— What is needed —
The reply should hold every line of the data, unchanged and complete.

########

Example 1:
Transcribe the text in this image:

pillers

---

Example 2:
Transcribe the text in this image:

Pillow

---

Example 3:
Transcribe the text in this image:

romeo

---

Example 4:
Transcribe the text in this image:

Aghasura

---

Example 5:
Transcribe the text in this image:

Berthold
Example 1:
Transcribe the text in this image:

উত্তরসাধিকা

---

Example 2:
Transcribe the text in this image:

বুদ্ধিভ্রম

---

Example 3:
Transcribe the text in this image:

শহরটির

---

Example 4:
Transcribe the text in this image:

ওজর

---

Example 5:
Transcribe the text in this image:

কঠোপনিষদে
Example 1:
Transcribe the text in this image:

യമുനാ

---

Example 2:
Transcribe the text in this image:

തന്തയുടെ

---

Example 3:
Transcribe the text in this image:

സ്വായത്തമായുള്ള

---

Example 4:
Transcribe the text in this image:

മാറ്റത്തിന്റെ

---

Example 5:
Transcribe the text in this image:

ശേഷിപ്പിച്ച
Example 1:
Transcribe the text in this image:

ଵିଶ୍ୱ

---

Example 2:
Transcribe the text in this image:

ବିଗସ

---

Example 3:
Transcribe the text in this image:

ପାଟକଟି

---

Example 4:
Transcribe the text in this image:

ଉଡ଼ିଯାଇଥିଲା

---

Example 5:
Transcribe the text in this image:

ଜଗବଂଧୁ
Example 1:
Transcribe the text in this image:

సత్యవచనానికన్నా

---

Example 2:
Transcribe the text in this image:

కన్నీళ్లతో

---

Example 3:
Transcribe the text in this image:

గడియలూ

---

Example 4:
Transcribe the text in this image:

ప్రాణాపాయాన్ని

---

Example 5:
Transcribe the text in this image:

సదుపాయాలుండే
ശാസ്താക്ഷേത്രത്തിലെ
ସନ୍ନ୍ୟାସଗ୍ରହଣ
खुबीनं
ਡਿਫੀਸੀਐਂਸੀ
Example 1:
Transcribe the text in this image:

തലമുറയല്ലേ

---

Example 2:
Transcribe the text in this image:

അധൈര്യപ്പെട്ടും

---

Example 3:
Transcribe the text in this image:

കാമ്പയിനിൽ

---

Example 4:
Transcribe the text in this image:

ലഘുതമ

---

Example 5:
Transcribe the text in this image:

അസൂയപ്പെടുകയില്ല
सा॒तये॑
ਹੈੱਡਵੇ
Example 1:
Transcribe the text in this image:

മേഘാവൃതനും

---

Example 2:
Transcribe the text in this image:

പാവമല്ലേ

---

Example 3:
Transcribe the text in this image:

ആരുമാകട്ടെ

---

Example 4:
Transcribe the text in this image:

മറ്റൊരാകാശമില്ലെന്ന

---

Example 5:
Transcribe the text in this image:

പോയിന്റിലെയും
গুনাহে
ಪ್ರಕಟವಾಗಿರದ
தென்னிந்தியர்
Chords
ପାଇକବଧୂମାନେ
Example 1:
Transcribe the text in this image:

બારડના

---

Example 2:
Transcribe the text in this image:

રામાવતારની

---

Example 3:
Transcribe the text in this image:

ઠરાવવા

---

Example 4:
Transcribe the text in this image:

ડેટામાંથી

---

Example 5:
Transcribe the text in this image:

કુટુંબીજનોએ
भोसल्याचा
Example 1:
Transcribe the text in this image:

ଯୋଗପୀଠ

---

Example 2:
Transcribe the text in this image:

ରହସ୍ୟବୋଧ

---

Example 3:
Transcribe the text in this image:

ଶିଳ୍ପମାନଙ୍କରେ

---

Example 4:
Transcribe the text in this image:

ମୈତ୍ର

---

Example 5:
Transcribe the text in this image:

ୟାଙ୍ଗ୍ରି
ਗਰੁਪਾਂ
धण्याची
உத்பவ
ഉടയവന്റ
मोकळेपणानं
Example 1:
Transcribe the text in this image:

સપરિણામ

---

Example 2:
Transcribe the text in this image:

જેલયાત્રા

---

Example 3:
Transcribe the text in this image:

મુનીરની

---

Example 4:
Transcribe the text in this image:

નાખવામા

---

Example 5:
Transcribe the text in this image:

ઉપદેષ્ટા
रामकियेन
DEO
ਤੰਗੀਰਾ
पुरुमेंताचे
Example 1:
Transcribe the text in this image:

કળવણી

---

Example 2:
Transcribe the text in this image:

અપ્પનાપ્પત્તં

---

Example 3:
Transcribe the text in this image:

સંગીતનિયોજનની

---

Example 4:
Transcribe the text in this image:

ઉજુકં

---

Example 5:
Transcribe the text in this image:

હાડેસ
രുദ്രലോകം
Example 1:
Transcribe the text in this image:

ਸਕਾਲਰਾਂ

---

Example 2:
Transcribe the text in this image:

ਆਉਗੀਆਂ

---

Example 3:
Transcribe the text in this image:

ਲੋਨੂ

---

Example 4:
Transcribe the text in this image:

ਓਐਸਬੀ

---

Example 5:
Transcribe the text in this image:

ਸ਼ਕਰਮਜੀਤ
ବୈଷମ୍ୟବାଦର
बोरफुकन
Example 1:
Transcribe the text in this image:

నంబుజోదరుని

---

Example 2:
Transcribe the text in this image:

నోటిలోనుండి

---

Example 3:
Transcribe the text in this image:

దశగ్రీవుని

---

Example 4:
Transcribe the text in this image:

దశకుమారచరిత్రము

########

— Answer to the exercise —
Example 1:
Transcribe the text in this image:

pillers

---

Example 2:
Transcribe the text in this image:

Pillow

---

Example 3:
Transcribe the text in this image:

romeo

---

Example 4:
Transcribe the text in this image:

Aghasura

---

Example 5:
Transcribe the text in this image:

Berthold
Example 1:
Transcribe the text in this image:

উত্তরসাধিকা

---

Example 2:
Transcribe the text in this image:

বুদ্ধিভ্রম

---

Example 3:
Transcribe the text in this image:

শহরটির

---

Example 4:
Transcribe the text in this image:

ওজর

---

Example 5:
Transcribe the text in this image:

কঠোপনিষদে
Example 1:
Transcribe the text in this image:

യമുനാ

---

Example 2:
Transcribe the text in this image:

തന്തയുടെ

---

Example 3:
Transcribe the text in this image:

സ്വായത്തമായുള്ള

---

Example 4:
Transcribe the text in this image:

മാറ്റത്തിന്റെ

---

Example 5:
Transcribe the text in this image:

ശേഷിപ്പിച്ച
Example 1:
Transcribe the text in this image:

ଵିଶ୍ୱ

---

Example 2:
Transcribe the text in this image:

ବିଗସ

---

Example 3:
Transcribe the text in this image:

ପାଟକଟି

---

Example 4:
Transcribe the text in this image:

ଉଡ଼ିଯାଇଥିଲା

---

Example 5:
Transcribe the text in this image:

ଜଗବଂଧୁ
Example 1:
Transcribe the text in this image:

సత్యవచనానికన్నా

---

Example 2:
Transcribe the text in this image:

కన్నీళ్లతో

---

Example 3:
Transcribe the text in this image:

గడియలూ

---

Example 4:
Transcribe the text in this image:

ప్రాణాపాయాన్ని

---

Example 5:
Transcribe the text in this image:

సదుపాయాలుండే
ശാസ്താക്ഷേത്രത്തിലെ
ସନ୍ନ୍ୟାସଗ୍ରହଣ
खुबीनं
ਡਿਫੀਸੀਐਂਸੀ
Example 1:
Transcribe the text in this image:

തലമുറയല്ലേ

---

Example 2:
Transcribe the text in this image:

അധൈര്യപ്പെട്ടും

---

Example 3:
Transcribe the text in this image:

കാമ്പയിനിൽ

---

Example 4:
Transcribe the text in this image:

ലഘുതമ

---

Example 5:
Transcribe the text in this image:

അസൂയപ്പെടുകയില്ല
सा॒तये॑
ਹੈੱਡਵੇ
Example 1:
Transcribe the text in this image:

മേഘാവൃതനും

---

Example 2:
Transcribe the text in this image:

പാവമല്ലേ

---

Example 3:
Transcribe the text in this image:

ആരുമാകട്ടെ

---

Example 4:
Transcribe the text in this image:

മറ്റൊരാകാശമില്ലെന്ന

---

Example 5:
Transcribe the text in this image:

പോയിന്റിലെയും
গুনাহে
ಪ್ರಕಟವಾಗಿರದ
தென்னிந்தியர்
Chords
ପାଇକବଧୂମାନେ
Example 1:
Transcribe the text in this image:

બારડના

---

Example 2:
Transcribe the text in this image:

રામાવતારની

---

Example 3:
Transcribe the text in this image:

ઠરાવવા

---

Example 4:
Transcribe the text in this image:

ડેટામાંથી

---

Example 5:
Transcribe the text in this image:

કુટુંબીજનોએ
भोसल्याचा
Example 1:
Transcribe the text in this image:

ଯୋଗପୀଠ

---

Example 2:
Transcribe the text in this image:

ରହସ୍ୟବୋଧ

---

Example 3:
Transcribe the text in this image:

ଶିଳ୍ପମାନଙ୍କରେ

---

Example 4:
Transcribe the text in this image:

ମୈତ୍ର

---

Example 5:
Transcribe the text in this image:

ୟାଙ୍ଗ୍ରି
ਗਰੁਪਾਂ
धण्याची
உத்பவ
ഉടയവന്റ
मोकळेपणानं
Example 1:
Transcribe the text in this image:

સપરિણામ

---

Example 2:
Transcribe the text in this image:

જેલયાત્રા

---

Example 3:
Transcribe the text in this image:

મુનીરની

---

Example 4:
Transcribe the text in this image:

નાખવામા

---

Example 5:
Transcribe the text in this image:

ઉપદેષ્ટા
रामकियेन
DEO
ਤੰਗੀਰਾ
पुरुमेंताचे
Example 1:
Transcribe the text in this image:

કળવણી

---

Example 2:
Transcribe the text in this image:

અપ્પનાપ્પત્તં

---

Example 3:
Transcribe the text in this image:

સંગીતનિયોજનની

---

Example 4:
Transcribe the text in this image:

ઉજુકં

---

Example 5:
Transcribe the text in this image:

હાડેસ
രുദ്രലോകം
Example 1:
Transcribe the text in this image:

ਸਕਾਲਰਾਂ

---

Example 2:
Transcribe the text in this image:

ਆਉਗੀਆਂ

---

Example 3:
Transcribe the text in this image:

ਲੋਨੂ

---

Example 4:
Transcribe the text in this image:

ਓਐਸਬੀ

---

Example 5:
Transcribe the text in this image:

ਸ਼ਕਰਮਜੀਤ
ବୈଷମ୍ୟବାଦର
बोरफुकन
Example 1:
Transcribe the text in this image:

నంబుజోదరుని

---

Example 2:
Transcribe the text in this image:

నోటిలోనుండి

---

Example 3:
Transcribe the text in this image:

దశగ్రీవుని

---

Example 4:
Transcribe the text in this image:

దశకుమారచరిత్రము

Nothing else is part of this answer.